To do: Once you have located the line containing "Diagnosis: Leiomyosarcoma, NOS" in the material below, return it exactly along with each line after it through the line containing "Chest CT, one axial slice.".

Material provided:
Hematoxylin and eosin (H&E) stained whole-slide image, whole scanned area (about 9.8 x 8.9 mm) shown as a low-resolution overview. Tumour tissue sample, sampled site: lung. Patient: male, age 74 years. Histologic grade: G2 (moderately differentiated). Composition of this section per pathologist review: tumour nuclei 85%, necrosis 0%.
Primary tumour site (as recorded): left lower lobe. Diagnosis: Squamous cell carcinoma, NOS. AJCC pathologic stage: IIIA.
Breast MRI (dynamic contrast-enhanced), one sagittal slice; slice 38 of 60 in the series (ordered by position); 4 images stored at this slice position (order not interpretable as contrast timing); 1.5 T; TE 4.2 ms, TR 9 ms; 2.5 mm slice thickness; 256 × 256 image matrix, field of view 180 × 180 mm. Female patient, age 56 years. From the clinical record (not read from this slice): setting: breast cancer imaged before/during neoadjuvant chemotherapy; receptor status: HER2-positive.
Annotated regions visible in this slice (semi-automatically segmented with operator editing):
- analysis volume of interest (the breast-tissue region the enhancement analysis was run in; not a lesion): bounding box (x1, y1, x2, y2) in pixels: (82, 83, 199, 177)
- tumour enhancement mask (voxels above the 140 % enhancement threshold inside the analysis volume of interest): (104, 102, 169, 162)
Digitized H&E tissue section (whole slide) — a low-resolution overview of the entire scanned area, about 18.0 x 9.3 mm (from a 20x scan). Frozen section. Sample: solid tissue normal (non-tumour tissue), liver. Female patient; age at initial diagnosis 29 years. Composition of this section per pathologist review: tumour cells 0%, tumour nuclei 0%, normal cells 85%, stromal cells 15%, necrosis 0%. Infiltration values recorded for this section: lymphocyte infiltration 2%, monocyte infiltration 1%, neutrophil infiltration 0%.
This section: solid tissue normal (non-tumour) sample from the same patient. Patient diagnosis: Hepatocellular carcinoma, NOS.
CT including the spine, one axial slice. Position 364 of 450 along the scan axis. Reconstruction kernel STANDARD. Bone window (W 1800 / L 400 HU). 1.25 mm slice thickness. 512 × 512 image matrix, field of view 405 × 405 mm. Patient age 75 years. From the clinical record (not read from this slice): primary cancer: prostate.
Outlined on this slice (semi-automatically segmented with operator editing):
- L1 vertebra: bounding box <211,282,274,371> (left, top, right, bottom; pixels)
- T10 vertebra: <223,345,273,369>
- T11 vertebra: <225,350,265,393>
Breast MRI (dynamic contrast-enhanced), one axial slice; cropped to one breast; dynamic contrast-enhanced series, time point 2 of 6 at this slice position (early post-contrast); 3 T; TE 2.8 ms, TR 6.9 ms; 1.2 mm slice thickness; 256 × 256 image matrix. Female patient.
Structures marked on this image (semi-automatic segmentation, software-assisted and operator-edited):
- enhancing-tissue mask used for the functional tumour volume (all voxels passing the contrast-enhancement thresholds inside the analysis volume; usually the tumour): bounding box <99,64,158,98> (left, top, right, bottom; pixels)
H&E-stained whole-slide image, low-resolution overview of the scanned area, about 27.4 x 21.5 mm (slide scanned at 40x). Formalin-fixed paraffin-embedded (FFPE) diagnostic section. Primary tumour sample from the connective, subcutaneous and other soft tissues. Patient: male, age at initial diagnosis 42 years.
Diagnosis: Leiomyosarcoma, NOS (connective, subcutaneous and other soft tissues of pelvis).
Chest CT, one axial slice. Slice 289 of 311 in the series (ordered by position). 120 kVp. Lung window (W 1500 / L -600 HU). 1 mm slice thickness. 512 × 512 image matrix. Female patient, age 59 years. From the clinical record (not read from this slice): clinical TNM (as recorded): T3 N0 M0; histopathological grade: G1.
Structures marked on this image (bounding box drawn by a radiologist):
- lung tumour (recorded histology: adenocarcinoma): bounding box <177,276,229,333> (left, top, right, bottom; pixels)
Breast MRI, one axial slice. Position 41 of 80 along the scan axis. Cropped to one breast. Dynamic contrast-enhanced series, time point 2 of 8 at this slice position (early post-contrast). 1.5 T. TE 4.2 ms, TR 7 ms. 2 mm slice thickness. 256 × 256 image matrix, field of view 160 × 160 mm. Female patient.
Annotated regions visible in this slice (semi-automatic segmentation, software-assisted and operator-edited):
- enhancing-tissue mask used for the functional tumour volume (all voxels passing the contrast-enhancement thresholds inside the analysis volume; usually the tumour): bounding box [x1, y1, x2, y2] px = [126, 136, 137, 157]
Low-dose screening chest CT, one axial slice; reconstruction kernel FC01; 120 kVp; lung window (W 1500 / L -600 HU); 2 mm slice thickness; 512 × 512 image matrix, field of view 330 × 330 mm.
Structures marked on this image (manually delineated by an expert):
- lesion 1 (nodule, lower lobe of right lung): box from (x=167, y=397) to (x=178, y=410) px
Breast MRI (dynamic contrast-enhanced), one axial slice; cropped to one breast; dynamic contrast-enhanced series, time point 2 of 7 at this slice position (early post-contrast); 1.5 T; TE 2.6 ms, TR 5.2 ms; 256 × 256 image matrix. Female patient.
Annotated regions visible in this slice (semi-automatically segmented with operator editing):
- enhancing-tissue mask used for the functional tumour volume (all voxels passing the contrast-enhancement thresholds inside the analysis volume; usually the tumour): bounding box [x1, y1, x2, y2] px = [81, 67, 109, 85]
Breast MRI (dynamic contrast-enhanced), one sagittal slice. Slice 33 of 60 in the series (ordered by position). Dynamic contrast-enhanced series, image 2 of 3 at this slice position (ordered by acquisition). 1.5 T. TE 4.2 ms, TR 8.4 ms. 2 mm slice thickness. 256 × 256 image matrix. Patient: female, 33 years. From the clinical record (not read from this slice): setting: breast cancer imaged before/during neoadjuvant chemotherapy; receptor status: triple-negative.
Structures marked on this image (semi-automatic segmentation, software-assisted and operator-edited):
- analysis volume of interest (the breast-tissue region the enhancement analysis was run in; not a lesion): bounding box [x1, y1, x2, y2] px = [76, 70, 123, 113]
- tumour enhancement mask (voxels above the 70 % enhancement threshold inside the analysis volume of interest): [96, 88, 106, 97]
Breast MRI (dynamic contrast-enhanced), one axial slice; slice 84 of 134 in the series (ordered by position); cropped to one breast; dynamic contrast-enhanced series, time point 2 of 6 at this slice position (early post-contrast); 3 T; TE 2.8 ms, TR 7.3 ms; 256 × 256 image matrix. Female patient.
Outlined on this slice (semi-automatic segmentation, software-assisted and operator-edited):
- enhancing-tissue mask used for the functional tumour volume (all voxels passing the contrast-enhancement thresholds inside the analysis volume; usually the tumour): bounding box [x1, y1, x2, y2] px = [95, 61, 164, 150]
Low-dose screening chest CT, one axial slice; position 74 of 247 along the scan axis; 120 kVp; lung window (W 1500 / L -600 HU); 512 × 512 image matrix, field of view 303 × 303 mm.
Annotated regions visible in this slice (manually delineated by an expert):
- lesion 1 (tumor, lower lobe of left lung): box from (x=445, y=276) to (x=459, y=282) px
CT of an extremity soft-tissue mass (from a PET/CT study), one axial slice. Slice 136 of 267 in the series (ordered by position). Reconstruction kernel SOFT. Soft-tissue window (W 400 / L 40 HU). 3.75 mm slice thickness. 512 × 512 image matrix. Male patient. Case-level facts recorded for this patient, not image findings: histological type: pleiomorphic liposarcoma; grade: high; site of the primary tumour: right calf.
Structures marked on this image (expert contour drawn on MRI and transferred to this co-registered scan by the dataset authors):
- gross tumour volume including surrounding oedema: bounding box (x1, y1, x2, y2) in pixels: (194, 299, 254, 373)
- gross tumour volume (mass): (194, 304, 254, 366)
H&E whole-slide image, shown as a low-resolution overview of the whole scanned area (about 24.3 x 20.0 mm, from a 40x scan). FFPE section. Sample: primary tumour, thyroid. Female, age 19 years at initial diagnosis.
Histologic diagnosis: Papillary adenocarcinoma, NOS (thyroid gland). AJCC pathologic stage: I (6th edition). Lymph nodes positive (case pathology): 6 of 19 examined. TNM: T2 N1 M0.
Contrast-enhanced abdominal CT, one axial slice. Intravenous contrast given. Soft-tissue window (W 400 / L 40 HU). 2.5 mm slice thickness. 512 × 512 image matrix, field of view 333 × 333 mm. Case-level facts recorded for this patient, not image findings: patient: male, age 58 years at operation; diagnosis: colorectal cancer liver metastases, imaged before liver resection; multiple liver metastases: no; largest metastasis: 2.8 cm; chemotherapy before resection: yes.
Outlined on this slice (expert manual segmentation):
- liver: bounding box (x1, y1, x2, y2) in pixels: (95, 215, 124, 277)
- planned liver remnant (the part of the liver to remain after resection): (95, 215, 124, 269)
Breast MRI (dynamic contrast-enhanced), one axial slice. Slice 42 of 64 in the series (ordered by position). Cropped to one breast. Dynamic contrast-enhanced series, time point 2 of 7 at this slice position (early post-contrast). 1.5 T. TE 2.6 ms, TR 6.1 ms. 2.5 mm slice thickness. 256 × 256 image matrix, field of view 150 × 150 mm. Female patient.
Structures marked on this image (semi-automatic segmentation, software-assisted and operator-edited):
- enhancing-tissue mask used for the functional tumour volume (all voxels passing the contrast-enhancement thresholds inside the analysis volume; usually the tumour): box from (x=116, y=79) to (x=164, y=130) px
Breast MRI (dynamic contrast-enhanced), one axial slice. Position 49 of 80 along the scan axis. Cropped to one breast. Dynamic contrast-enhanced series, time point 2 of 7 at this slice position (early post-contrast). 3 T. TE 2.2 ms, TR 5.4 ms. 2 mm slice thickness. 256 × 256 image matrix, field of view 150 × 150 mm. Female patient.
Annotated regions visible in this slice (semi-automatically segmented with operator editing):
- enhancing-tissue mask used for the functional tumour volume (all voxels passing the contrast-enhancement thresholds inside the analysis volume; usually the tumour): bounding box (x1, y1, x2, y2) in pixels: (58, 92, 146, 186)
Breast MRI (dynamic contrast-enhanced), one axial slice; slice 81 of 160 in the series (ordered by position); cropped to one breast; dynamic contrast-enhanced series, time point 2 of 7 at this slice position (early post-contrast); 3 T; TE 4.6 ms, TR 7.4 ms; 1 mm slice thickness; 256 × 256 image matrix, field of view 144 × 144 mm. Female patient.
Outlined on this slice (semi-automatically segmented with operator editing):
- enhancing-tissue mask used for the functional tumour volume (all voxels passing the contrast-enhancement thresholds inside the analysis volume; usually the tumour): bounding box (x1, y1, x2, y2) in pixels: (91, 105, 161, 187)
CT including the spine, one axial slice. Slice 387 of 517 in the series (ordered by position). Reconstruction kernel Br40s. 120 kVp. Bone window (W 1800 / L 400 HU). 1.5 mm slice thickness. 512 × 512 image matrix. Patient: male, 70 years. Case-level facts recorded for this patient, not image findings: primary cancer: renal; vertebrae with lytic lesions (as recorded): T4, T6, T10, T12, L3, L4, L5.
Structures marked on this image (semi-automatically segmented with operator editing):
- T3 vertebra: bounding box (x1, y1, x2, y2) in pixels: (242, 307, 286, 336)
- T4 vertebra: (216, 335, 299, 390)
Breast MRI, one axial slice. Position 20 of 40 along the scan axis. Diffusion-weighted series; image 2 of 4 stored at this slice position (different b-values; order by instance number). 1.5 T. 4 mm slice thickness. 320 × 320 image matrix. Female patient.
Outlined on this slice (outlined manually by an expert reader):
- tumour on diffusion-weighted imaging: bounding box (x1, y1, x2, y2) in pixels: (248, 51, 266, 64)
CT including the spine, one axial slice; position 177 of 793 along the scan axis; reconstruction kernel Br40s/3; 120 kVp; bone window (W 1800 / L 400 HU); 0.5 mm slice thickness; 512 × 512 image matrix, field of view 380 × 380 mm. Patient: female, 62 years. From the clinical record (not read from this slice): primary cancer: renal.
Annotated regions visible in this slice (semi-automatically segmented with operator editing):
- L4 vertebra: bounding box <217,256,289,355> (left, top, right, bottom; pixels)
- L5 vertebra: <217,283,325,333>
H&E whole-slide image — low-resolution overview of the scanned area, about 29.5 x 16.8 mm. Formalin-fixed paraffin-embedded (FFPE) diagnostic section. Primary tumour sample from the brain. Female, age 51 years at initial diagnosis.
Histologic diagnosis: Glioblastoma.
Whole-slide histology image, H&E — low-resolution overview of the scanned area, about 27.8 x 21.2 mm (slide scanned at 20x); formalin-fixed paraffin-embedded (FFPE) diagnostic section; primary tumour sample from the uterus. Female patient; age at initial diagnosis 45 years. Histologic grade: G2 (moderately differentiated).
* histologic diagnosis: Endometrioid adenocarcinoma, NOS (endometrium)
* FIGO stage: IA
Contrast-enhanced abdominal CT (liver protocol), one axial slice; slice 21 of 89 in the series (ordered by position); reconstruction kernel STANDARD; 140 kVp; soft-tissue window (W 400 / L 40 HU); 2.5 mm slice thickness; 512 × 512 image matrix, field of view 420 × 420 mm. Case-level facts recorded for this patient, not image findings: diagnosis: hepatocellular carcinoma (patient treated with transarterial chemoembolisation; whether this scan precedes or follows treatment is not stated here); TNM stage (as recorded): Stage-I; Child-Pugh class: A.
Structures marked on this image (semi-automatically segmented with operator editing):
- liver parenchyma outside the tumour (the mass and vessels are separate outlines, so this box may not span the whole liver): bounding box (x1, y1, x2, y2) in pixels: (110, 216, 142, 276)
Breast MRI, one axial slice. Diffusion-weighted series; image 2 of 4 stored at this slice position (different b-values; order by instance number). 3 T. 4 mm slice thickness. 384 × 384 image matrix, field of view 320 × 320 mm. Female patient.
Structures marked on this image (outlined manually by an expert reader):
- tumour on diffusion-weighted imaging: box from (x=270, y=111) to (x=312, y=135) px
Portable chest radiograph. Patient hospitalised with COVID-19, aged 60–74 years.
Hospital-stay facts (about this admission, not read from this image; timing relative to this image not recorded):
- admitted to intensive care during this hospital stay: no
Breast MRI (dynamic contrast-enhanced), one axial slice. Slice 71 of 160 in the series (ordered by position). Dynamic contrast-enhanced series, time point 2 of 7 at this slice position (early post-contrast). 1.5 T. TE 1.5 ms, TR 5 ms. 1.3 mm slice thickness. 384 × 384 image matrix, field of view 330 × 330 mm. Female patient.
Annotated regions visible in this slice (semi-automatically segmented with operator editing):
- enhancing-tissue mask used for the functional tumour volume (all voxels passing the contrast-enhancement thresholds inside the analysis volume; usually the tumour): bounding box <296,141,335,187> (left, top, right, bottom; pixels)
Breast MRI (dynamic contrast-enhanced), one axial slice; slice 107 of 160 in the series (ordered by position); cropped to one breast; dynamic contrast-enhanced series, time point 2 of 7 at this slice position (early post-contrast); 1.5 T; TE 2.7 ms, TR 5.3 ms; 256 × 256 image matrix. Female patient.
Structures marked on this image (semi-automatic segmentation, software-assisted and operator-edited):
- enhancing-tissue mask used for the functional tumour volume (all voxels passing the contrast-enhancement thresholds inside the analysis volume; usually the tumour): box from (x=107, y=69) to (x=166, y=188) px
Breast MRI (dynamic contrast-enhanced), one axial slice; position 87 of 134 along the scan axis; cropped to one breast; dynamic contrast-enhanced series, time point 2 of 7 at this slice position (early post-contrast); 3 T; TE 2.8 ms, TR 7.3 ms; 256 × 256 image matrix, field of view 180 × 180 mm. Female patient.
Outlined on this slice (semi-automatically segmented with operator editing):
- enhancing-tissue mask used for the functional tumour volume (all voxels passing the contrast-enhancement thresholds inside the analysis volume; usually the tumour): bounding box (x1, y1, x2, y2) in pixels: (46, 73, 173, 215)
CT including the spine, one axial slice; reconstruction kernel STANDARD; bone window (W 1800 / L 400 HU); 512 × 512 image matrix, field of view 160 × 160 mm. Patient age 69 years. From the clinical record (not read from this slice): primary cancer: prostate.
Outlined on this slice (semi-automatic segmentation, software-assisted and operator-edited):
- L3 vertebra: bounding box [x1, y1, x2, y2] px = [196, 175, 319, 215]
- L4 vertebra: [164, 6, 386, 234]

Exercise answer:
Diagnosis: Leiomyosarcoma, NOS (connective, subcutaneous and other soft tissues of pelvis).
Chest CT, one axial slice. Slice 289 of 311 in the series (ordered by position). 120 kVp. Lung window (W 1500 / L -600 HU). 1 mm slice thickness. 512 × 512 image matrix. Female patient, age 59 years. From the clinical record (not read from this slice): clinical TNM (as recorded): T3 N0 M0; histopathological grade: G1.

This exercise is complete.